The writing of My Stretch of Texas Ground was driven by anguish; my anguish with what my government did following 9/11, which was to go on a killing spree that was a venal as any that have been committed on this planet. 

Of all the people we killed in Afghanistan and Iraq, how many had anything to do with attacking the United States?   The answer: zero, I tell you, zero. 

The attack on Afghanistan was horrendous- even if the claim of Osama bin laden's involvement in 9/11 were true. It is NOT true, and the proof is: Fatty bin laden. They wouldn't have needed him if it were true.  The other proof is that we know, from the Architects and Engineers, that the Twin Towers and Building 7 were imploded, which means that bin laden, neither the fat nor the skinny, could have done it. 

But, even if the accusation against bin laden were true, it was still terribly wrong to start that war.  

The world should have learned from what happened in 1914 that you don't start a war over one guy, and I don't care who he is. Nobody is so important as to warrant starting a war over him. Get over yourself, for Christ's sake.  

In the case of Osama bin laden, the Taliban offered to turn him over to a third country for trial. Why the hell wasn't that good enough? George W. Bush responded by saying, "we don't negotiate with terrorists." 

Oh, but we do, Bush!  We're doing it right now! We are flying the terrorists to Qatar  and putting them up in style. On Wikipedia, it says: "the service they get is like a five-star hotel."

In case of Iraq, every claim we made for the war was a lie, even the one about Hussein gassing his own people. He didn't. The gassing of the Kurds occurred during the Iraq/Iran war, a war which we pushed Saddam Hussein to start, in which both sides used chemical weapons. It was Iranian cyanide that killed the Kurds at Halabja, and it was revealed in the New York Times before the invasion began. 

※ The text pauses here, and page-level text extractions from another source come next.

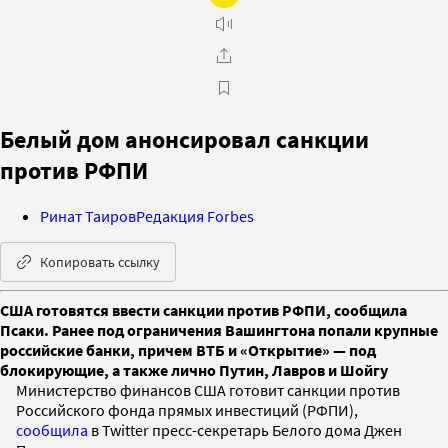
Белый дом анонсировал санкции
против РФПИ
Ринат Таиров
Редакция Forbes
Копировать ссылку
США готовятся ввести санкции против РФПИ, сообщила
Псаки. Ранее под ограничения Вашингтона попали крупные
российские банки, причем ВТБ и «Открытие» — под
блокирующие, а также лично Путин, Лавров и Шойгу
Министерство финансов США готовит санкции против
Российского фонда прямых инвестиций (РФПИ),
сообщила
в Twitter пресс-секретарь Белого дома Джен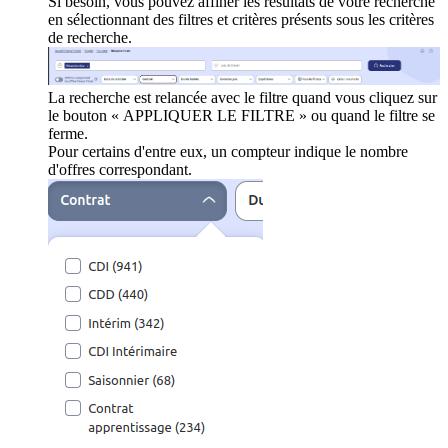
Si besoin, vous pouvez affiner les résultats de votre recherche
en sélectionnant des filtres et critères présents sous les critères
de recherche.
La recherche est relancée avec le filtre quand vous cliquez sur
le bouton « APPLIQUER LE FILTRE » ou quand le filtre se
ferme.
Pour certains d'entre eux, un compteur indique le nombre
d'offres correspondant.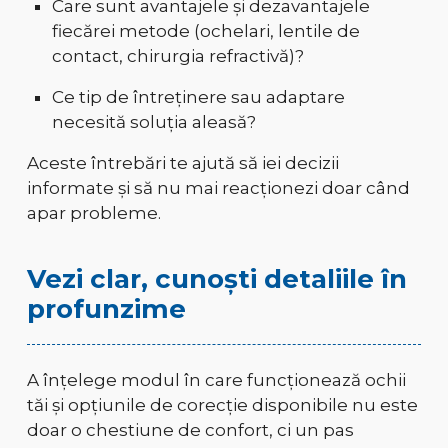
Care sunt avantajele și dezavantajele
fiecărei metode (ochelari, lentile de
contact, chirurgia refractivă)?
Ce tip de întreținere sau adaptare
necesită soluția aleasă?
Aceste întrebări te ajută să iei decizii
informate și să nu mai reacționezi doar când
apar probleme.
Vezi clar, cunoști detaliile în
profunzime
A înțelege modul în care funcționează ochii
tăi și opțiunile de corecție disponibile nu este
doar o chestiune de confort, ci un pas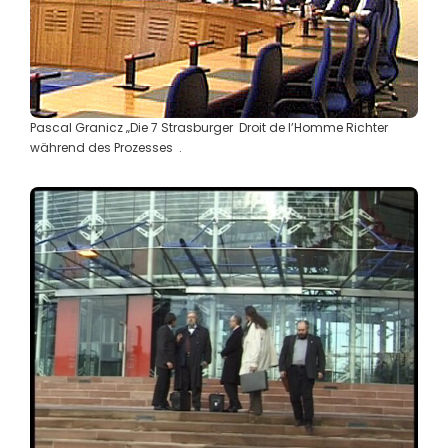
Pascal Granicz „Die 7 Strasburger Droit de l’Homme Richter
während des Prozesses .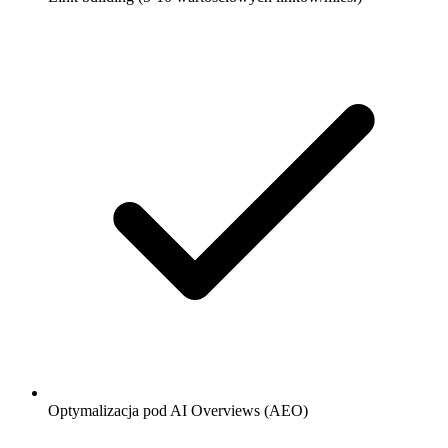
Optymalizacja pod AI Overviews (AEO)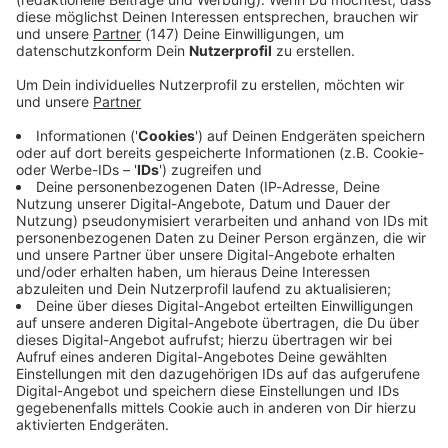
Immer auf dem Laufenden
bleiben!
Verpass' nichts mehr - mit unserem kostenlosen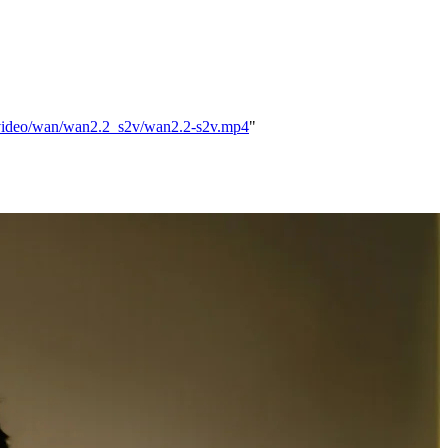
/video/wan/wan2.2_s2v/wan2.2-s2v.mp4
"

 "Pelletiere went public with his information on no less a platform than The New York Times in an article on January 31 last year titled ‘A War Crime or an Act of War?’ The article which challenged the case for war quoted U.S. President George W. Bush as saying: “The dictator who is assembling the world’s most dangerous weapons has already used them on whole villages, leaving thousands of his own citizens dead, blind or disfigured.”
Pelletiere says the United States Defense Intelligence Agency investigated and produced a classified report following the Halabja gassing, which it circulated within the intelligence community on a need-to-know basis. “That study asserted that it was Iranian gas that killed the Kurds, not Iraqi gas,” he wrote in The New York Times.
The agency did find that each side used gas against the other in the battle around Halabja, he said. "The condition of the dead Kurds’ bodies, however, indicated they had been killed with a blood agent – that is, a cyanide-based gas – which Iran was known to use. “The Iraqis, who are thought to have used mustard gas in the battle, are not known to have possessed blood agents at the time.”
Pelletiere write that these facts have “long been in the public domain but, extraordinarily, as often as the Halabja affair is cited, they are rarely mentioned.”
Pelletiere wrote that Saddam Hussein has much to answer for in the area of human rights abuses. “But accusing him of gassing his own people at Halabja as an act of genocide is not correct, because as far as the information we have goes, all of the cases where gas was used involved battles. These were tragedies of war. There may be justifications for getting rid of Saddam, but Halabja is not one of them.”